Starter Keider Montero and relievers Brant Hurter (1-0), Beau Brieske, Sean Guenther, Will Vest and Tyler Holton limited the Guardians to six hits and two walks as the Tigers took a 2-1 lead in the best-of-five series.
Detroit — which has not allowed a run over the last 20 innings — moved one victory away from its first visit to the AL Championship Series since 2013. Game 4 is set for Thursday at Detroit.
Asked if felt Game 3 went according to his pregame plan, Tigers manager A.J. Hinch said: “Absolutely not scripted because there’s just so much stuff that goes on, and from the very first part of it, Keider had no idea, first off, and responded favorably with an incredible first inning, with a ton of energy in the ballpark and in an atmosphere that was second to none.
“We’ve been doing this for a couple months. So our (relievers) respond favorably and did an incredible job of getting up, getting ready and getting their hitters out, almost perfectly, in terms of coming in situations and pounding the strike zone and doing their part to put pressure on them to continue innings.”
Greene gave the Tigers a 1-0 lead in the first inning with his two-out single up the middle that scored Parker Meadows from second base. Meadows, who opened the inning with a single to center, has hit safely in all five postseason games this year. He’s the first Tiger to record a hit in each of his first five career playoff games since Al Kaline in 1968.
Jake Rogers helped put Detroit ahead 2-0 in the third when he led off with a double down the left field line, moved to third on a groundout and scored on Vierling’s sacrifice fly to center.
Hurter, who came on in the second to replace Montero, gave up five hits in 3 1/3 innings, including back-to-back singles to Brayan Rocchio and Steven Kwan with one out in the fifth.
Brieske relieved Hurter and closed out the inning with a strikeout of David Fry and a flyout by Jose Ramirez.
“When you’re playing from behind, the other team has the opportunity to get you handcuffed,” Guardians manager Stephen Vogt said. “But you know, outside of maybe a couple of at-bats, I felt like we had the advantage in almost every situation today. We had traffic going. I thought we did a great job setting the table. We just weren’t able to come through with a big hit.”

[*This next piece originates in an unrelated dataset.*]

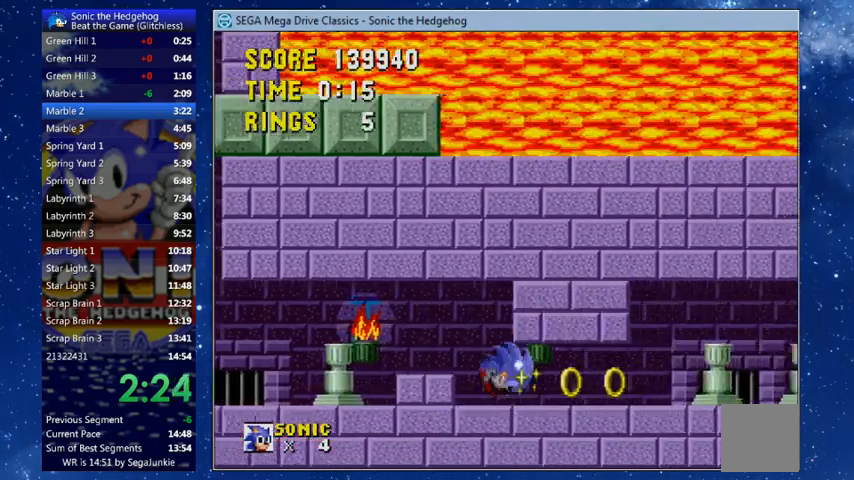
{"buttons": ["X", "DPAD_RIGHT"], "left_stick": "center", "right_stick": "center", "events": [[333, "X", "down"]]}
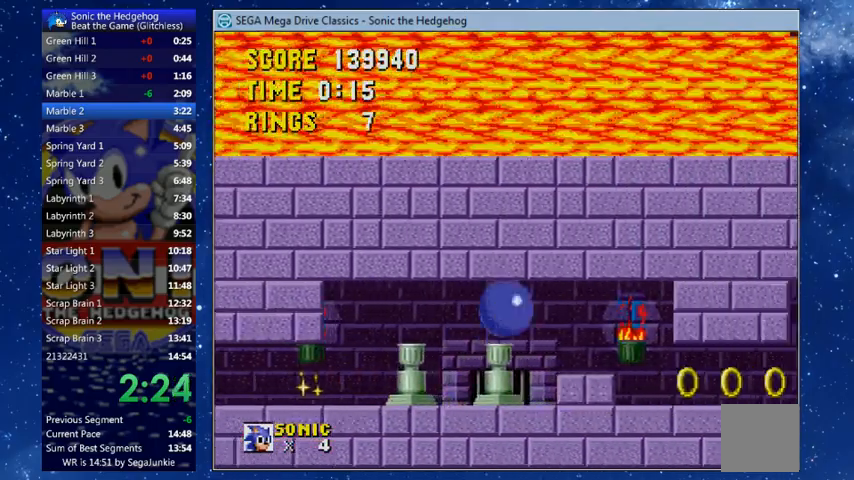
{"buttons": ["DPAD_RIGHT"], "left_stick": "center", "right_stick": "center", "events": [[33, "X", "up"]]}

Torkelson snapped an 0-for-14 postseason slump by blasting a double to the left field corner in the bottom of sixth off Eli Morgan, scoring Colt Keith from second and giving the Tigers a 3-0 lead.
“I said this before, like we’re all human,” Torkelson said. “So we can hear the noise. We know how close we are. But it just goes back to one pitch at a time, one out at a time. That’s been our approach since day one of spring training, just finding ways to win every single day, and things started to click a couple weeks ago, month ago, whatever it was.
“So that’s what’s worked. So if it’s not broken, don’t fix it.”
Seven Guardians pitchers combined to allow five hits.
Alex Cobb (0-1), making his first start since Sept. 1, gave up three hits and two runs over three innings. He had been on the injured list with a blister on his right middle finger that ended his regular season.
Cobb was followed by Erik Sabrowski, Tim Herrin, Morgan, Cade Smith, Andrew Walters and Joey Cantillo. Those six relievers limited Detroit to one run on two hits over the final five innings.
“I thought Alex threw the ball well,” Vogt said. “They got a single up the middle in the first inning to score the run and after that, I thought he threw the ball really well. And, you know, I thought again, the scoreboard dictated that we needed to move away from him.”
The game drew 44,885 fans, setting a Comerica Park postseason attendance record.
With the shutout victory, the Tigers became the fourth team (fifth occurrence) to log consecutive shutouts within a single league division series and first to accomplish the feat in the American League Division Series. The other teams were the 2020 and 2021 Atlanta Braves, 2018 Milwaukee Brewers and 2018 Los Angeles Dodgers — and each advanced to the National League Championship Series.